> _Request_
Your job is to set down the stretch of entries that opens with the line containing "Verbindung mit einem Fokus und einem" and closes with the line containing "info@centrumkolies.sk". Keep both end lines, copy each exactly, and add nothing.

> _Information_
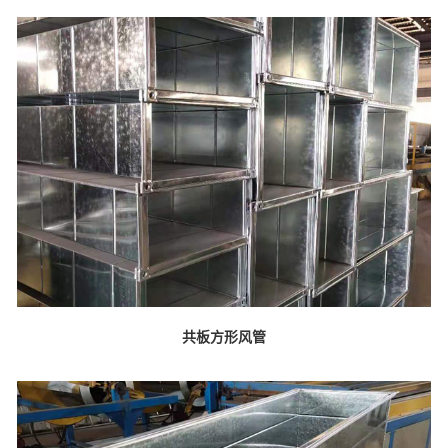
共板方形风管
---
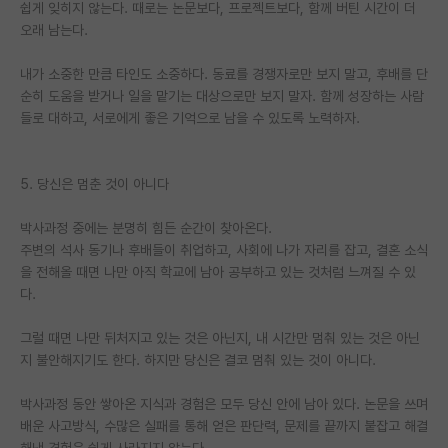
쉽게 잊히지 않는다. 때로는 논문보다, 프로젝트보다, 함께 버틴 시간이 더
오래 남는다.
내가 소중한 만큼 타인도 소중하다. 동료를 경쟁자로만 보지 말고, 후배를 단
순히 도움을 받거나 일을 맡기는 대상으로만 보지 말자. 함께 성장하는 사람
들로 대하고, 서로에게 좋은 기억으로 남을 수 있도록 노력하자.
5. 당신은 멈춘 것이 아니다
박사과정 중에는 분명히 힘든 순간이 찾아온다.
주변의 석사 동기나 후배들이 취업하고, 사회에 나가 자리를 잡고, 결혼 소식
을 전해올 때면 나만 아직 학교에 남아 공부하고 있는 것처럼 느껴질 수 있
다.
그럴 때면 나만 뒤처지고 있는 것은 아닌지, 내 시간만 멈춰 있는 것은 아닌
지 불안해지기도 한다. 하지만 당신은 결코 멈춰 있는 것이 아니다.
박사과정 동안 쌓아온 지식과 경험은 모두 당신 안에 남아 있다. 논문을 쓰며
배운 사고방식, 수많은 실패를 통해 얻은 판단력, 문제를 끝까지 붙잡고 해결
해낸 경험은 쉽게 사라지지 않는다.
==
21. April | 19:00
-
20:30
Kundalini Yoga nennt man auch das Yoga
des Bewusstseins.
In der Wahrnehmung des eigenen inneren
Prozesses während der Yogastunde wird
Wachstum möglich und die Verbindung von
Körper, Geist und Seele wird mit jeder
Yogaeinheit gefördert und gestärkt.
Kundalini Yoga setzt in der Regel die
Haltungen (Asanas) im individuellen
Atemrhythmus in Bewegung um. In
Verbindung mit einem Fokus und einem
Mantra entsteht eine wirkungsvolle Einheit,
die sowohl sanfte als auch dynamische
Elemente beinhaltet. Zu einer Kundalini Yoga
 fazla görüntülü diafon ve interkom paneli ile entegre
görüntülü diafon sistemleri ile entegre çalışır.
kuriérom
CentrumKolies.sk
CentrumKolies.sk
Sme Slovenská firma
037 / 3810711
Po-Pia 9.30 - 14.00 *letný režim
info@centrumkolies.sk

> _Output for this task_
Verbindung mit einem Fokus und einem
Mantra entsteht eine wirkungsvolle Einheit,
die sowohl sanfte als auch dynamische
Elemente beinhaltet. Zu einer Kundalini Yoga
 fazla görüntülü diafon ve interkom paneli ile entegre
görüntülü diafon sistemleri ile entegre çalışır.
kuriérom
CentrumKolies.sk
CentrumKolies.sk
Sme Slovenská firma
037 / 3810711
Po-Pia 9.30 - 14.00 *letný režim
info@centrumkolies.sk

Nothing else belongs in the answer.